*Exercise aim*. Replace each "Bế giảng" in the records with "Kết thúc" and write the text out again with nothing else changed. Leave the pictures out of the answer.

*Available records*.
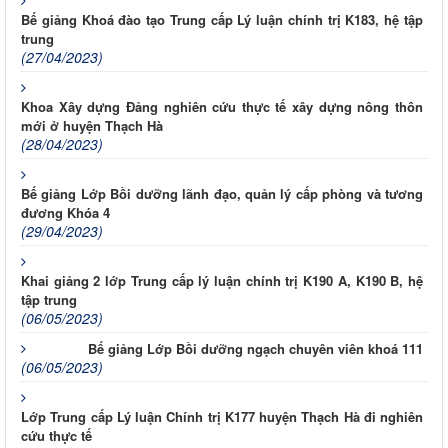
Bế giảng Khoá đào tạo Trung cấp Lý luận chính trị K183, hệ tập
trung
(27/04/2023)
Khoa Xây dựng Đảng nghiên cứu thực tế xây dựng nông thôn
mới ở huyện Thạch Hà
(28/04/2023)
Bế giảng Lớp Bồi dưỡng lãnh đạo, quản lý cấp phòng và tương
đương Khóa 4
(29/04/2023)
Khai giảng 2 lớp Trung cấp lý luận chính trị K190 A, K190 B, hệ
tập trung
(06/05/2023)
Bế giảng Lớp Bồi dưỡng ngạch chuyên viên khoá 111
(06/05/2023)
Lớp Trung cấp Lý luận Chính trị K177 huyện Thạch Hà đi nghiên
cứu thực tế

*Reply*.
Kết thúc Khoá đào tạo Trung cấp Lý luận chính trị K183, hệ tập
trung
(27/04/2023)
Khoa Xây dựng Đảng nghiên cứu thực tế xây dựng nông thôn
mới ở huyện Thạch Hà
(28/04/2023)
Kết thúc Lớp Bồi dưỡng lãnh đạo, quản lý cấp phòng và tương
đương Khóa 4
(29/04/2023)
Khai giảng 2 lớp Trung cấp lý luận chính trị K190 A, K190 B, hệ
tập trung
(06/05/2023)
Kết thúc Lớp Bồi dưỡng ngạch chuyên viên khoá 111
(06/05/2023)
Lớp Trung cấp Lý luận Chính trị K177 huyện Thạch Hà đi nghiên
cứu thực tế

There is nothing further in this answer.